Request
Your copy should match the entries below exactly, apart from the images.

(Page images and extracted text)
----

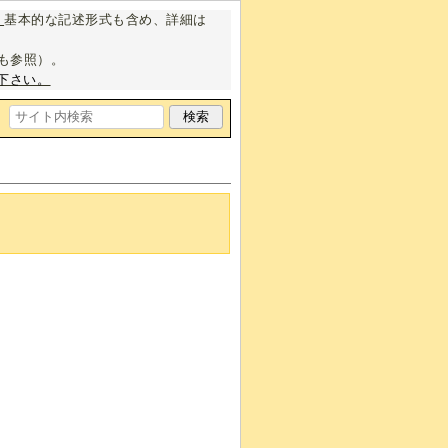
。
基本的な記述形式も含め、詳細は
も参照）。
下さい。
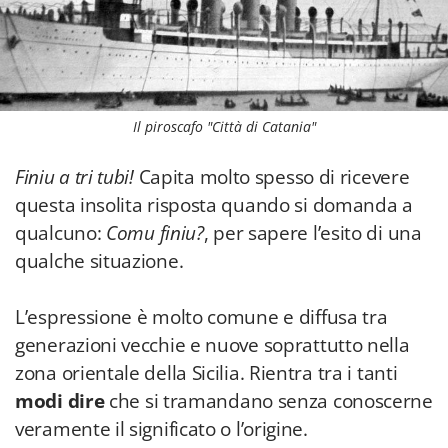
Il piroscafo "Città di Catania"
Finiu a tri tubi!
Capita molto spesso di ricevere
questa insolita risposta quando si domanda a
qualcuno:
Comu finiu?
, per sapere l’esito di una
qualche situazione.
L’espressione è molto comune e diffusa tra
generazioni vecchie e nuove soprattutto nella
zona orientale della Sicilia. Rientra tra i tanti
modi dire
che si tramandano senza conoscerne
veramente il significato o l’origine.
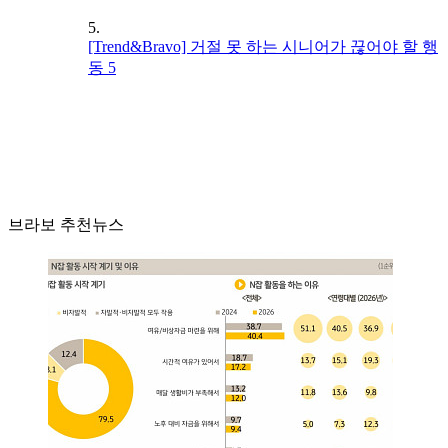
5.
[Trend&Bravo] 거절 못 하는 시니어가 끊어야 할 행
동 5
브라보 추천뉴스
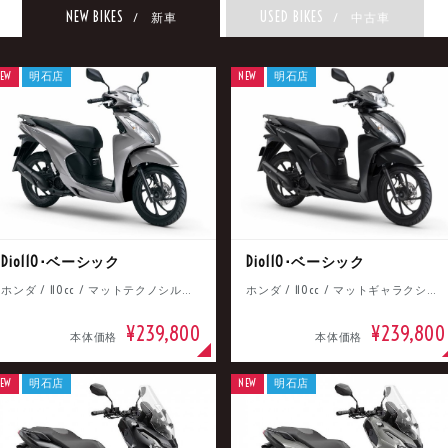
NEW BIKES
USED BIKES
/ 新車
/ 中古車
EW
明石店
NEW
明石店
Dio110･ベーシック
Dio110･ベーシック
ホンダ / 110cc / マットテクノシルバーメタリック
ホンダ / 110cc / マットギャラクシーブラックメタリック
¥239,800
¥239,800
本体価格
本体価格
EW
明石店
NEW
明石店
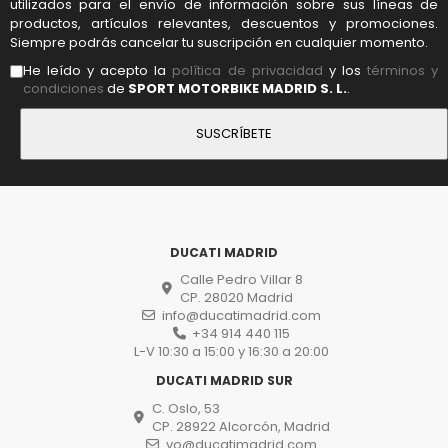
utilizados para el envío de información sobre sus líneas de
productos, artículos relevantes, descuentos y promociones.
Siempre podrás cancelar tu suscripción en cualquier momento.
He leído y acepto la
política de privacidad
y los
términos y
condiciones
de
SPORT MOTORBIKE MADRID S. L.
.
DUCATI MADRID
Calle Pedro Villar 8
CP. 28020 Madrid
info@ducatimadrid.com
+34 914 440 115
L-V 10:30 a 15:00 y 16:30 a 20:00
DUCATI MADRID SUR
C. Oslo, 53
CP. 28922 Alcorcón, Madrid
vo@ducatimadrid.com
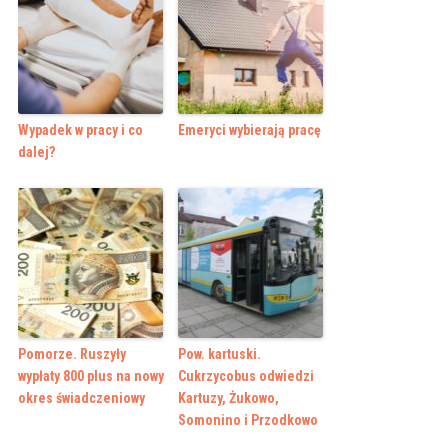
Wypadek w pracy i co
Emeryci wybierają pracę
dalej?
Pomorze. Ruszyły
Pow. kartuski.
wypłaty 800 plus na nowy
Cukrzycobus odwiedzi
okres świadczeniowy
Kartuzy, Żukowo,
Somonino i Przodkowo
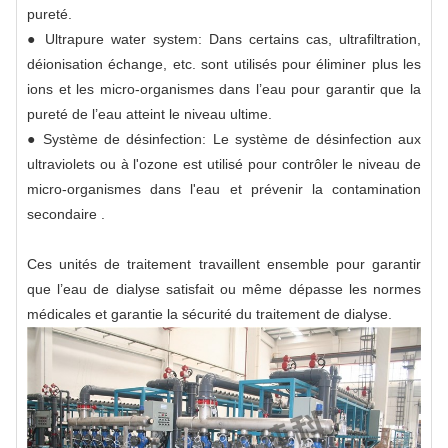
pureté.
● Ultrapure water system: Dans certains cas, ultrafiltration,
déionisation échange, etc. sont utilisés pour éliminer plus les
ions et les micro-organismes dans l’eau pour garantir que la
pureté de l’eau atteint le niveau ultime.
● Système de désinfection: Le système de désinfection aux
ultraviolets ou à l'ozone est utilisé pour contrôler le niveau de
micro-organismes dans l'eau et prévenir la contamination
secondaire .
Ces unités de traitement travaillent ensemble pour garantir
que l’eau de dialyse satisfait ou même dépasse les normes
médicales et garantie la sécurité du traitement de dialyse.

----

Expected answer
。
基本的な記述形式も含め、詳細は
も参照）。
下さい。
Il piroscafo "Città di Catania"
Finiu a tri tubi!
Capita molto spesso di ricevere
questa insolita risposta quando si domanda a
qualcuno:
Comu finiu?
, per sapere l’esito di una
qualche situazione.
L’espressione è molto comune e diffusa tra
generazioni vecchie e nuove soprattutto nella
zona orientale della Sicilia. Rientra tra i tanti
modi dire
che si tramandano senza conoscerne
veramente il significato o l’origine.
5.
[Trend&Bravo] 거절 못 하는 시니어가 끊어야 할 행
동 5
브라보 추천뉴스
NEW BIKES
USED BIKES
/ 新車
/ 中古車
EW
明石店
NEW
明石店
Dio110･ベーシック
Dio110･ベーシック
ホンダ / 110cc / マットテクノシルバーメタリック
ホンダ / 110cc / マットギャラクシーブラックメタリック
¥239,800
¥239,800
本体価格
本体価格
EW
明石店
NEW
明石店
utilizados para el envío de información sobre sus líneas de
productos, artículos relevantes, descuentos y promociones.
Siempre podrás cancelar tu suscripción en cualquier momento.
He leído y acepto la
política de privacidad
y los
términos y
condiciones
de
SPORT MOTORBIKE MADRID S. L.
.
DUCATI MADRID
Calle Pedro Villar 8
CP. 28020 Madrid
info@ducatimadrid.com
+34 914 440 115
L-V 10:30 a 15:00 y 16:30 a 20:00
DUCATI MADRID SUR
C. Oslo, 53
CP. 28922 Alcorcón, Madrid
vo@ducatimadrid.com
Wypadek w pracy i co
Emeryci wybierają pracę
dalej?
Pomorze. Ruszyły
Pow. kartuski.
wypłaty 800 plus na nowy
Cukrzycobus odwiedzi
okres świadczeniowy
Kartuzy, Żukowo,
Somonino i Przodkowo
pureté.
● Ultrapure water system: Dans certains cas, ultrafiltration,
déionisation échange, etc. sont utilisés pour éliminer plus les
ions et les micro-organismes dans l’eau pour garantir que la
pureté de l’eau atteint le niveau ultime.
● Système de désinfection: Le système de désinfection aux
ultraviolets ou à l'ozone est utilisé pour contrôler le niveau de
micro-organismes dans l'eau et prévenir la contamination
secondaire .
Ces unités de traitement travaillent ensemble pour garantir
que l’eau de dialyse satisfait ou même dépasse les normes
médicales et garantie la sécurité du traitement de dialyse.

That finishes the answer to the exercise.